Un incidente frontale si è verificato poco dopo le 13.30 lungo la strada 237 del Caffaro, all’interno di una galleria nel tratto compreso tra Tre Capitelli e Anfo.
A scontrarsi sono stati una Fiat Punto e un camioncino che procedeva sulla corsia opposta. Quattro le persone complessivamente coinvolte, tre delle quali hanno riportato conseguenze.
Il trasporto in elicottero
Ad avere la peggio è stato uno dei due minorenni che viaggiavano a bordo dell’utilitaria, un ragazzo di 12 o 13 anni. Per lui si è reso necessario l’intervento dell’elisoccorso, che lo ha trasportato al Pediatrico del Civile.
Sul posto sono intervenuti anche i volontari delle ambulanze di Anfo, Bagolino e Marcheno e l’auto infermierizzata della Valle Sabbia, mobilitati in pochi minuti data la delicatezza della situazione.

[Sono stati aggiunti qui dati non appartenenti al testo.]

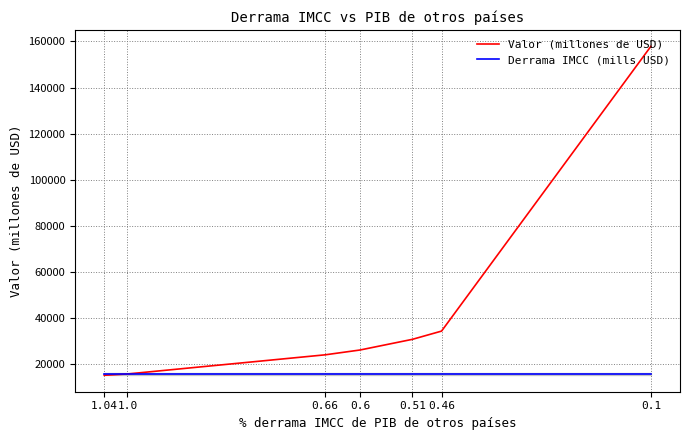

What is the value of the Valor (millones de USD) point at the 2nd from the left?

15713.9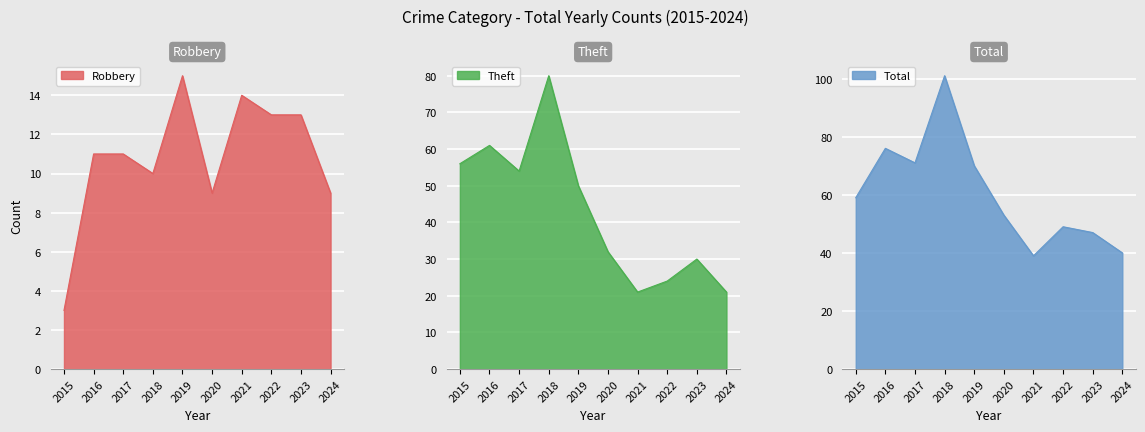

What is the value of the Robbery point at the 7th from the left?

14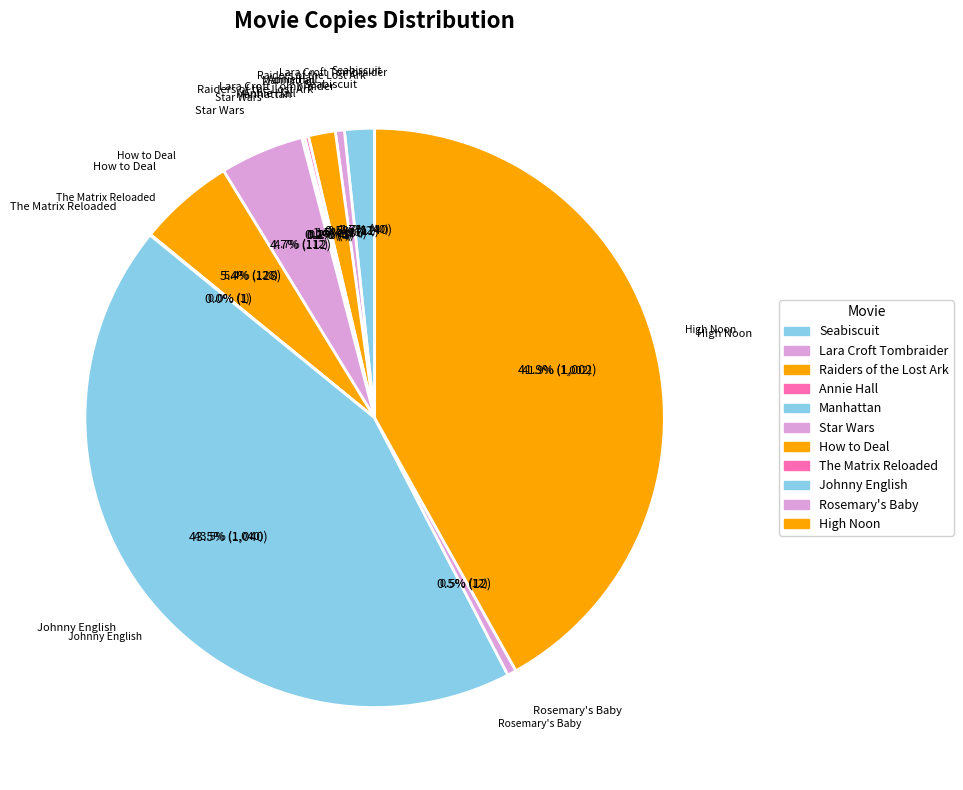

Rank the categories by value from highest to lowest.

Johnny English, High Noon, How to Deal, Star Wars, Seabiscuit, Raiders of the Lost Ark, Lara Croft Tombraider, Rosemary's Baby, Annie Hall, Manhattan, The Matrix Reloaded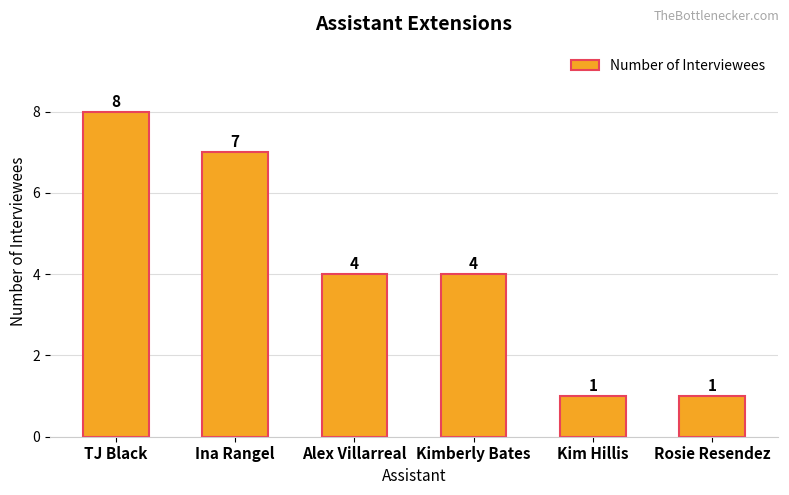

Are the bars horizontal?

No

La prima ipotesi sulla dinamica
La ricostruzione dell’accaduto è ancora al vaglio degli agenti della Polizia Locale della Valle Sabbia, intervenuti per effettuare i rilievi.
Secondo una prima ipotesi, l’84enne alla guida della Fiat Punto potrebbe aver accusato un malore improvviso mentre percorreva la strada in direzione di Idro.
L’auto avrebbe quindi invaso la corsia opposta proprio nel momento in cui sopraggiungeva il camioncino. Il conducente del mezzo pesante ha frenato nel tentativo di evitare lo scontro, senza però riuscire a impedire l’impatto.
Le condizioni dei coinvolti
L’urto è avvenuto a una velocità relativamente contenuta, ma è stato comunque sufficiente a danneggiare in modo significativo la parte anteriore dell’utilitaria.
Oltre al ragazzo trasportato in elicottero — con ogni probabilità quello che si trovava sui sedili posteriori — hanno riportato ferite più lievi l’anziano conducente e l’altro minorenne, di 13 anni. Il conducente del camioncino è rimasto illeso.
I disagi alla circolazione
Per la messa in sicurezza dei mezzi e la gestione della viabilità sono intervenuti anche i Vigili del Fuoco di Storo e Salò.
L’incidente ha provocato pesanti ripercussioni sul traffico, con code chilometriche in entrambe le direzioni. Solo dopo l’intervento dei soccorritori la circolazione ha potuto riprendere a senso unico alternato.
Saranno ora i rilievi effettuati dagli agenti a stabilire con precisione la dinamica di quanto avvenuto e a confermare o meno l’ipotesi del malore alla guida, al momento la più accreditata ma non ancora verificata.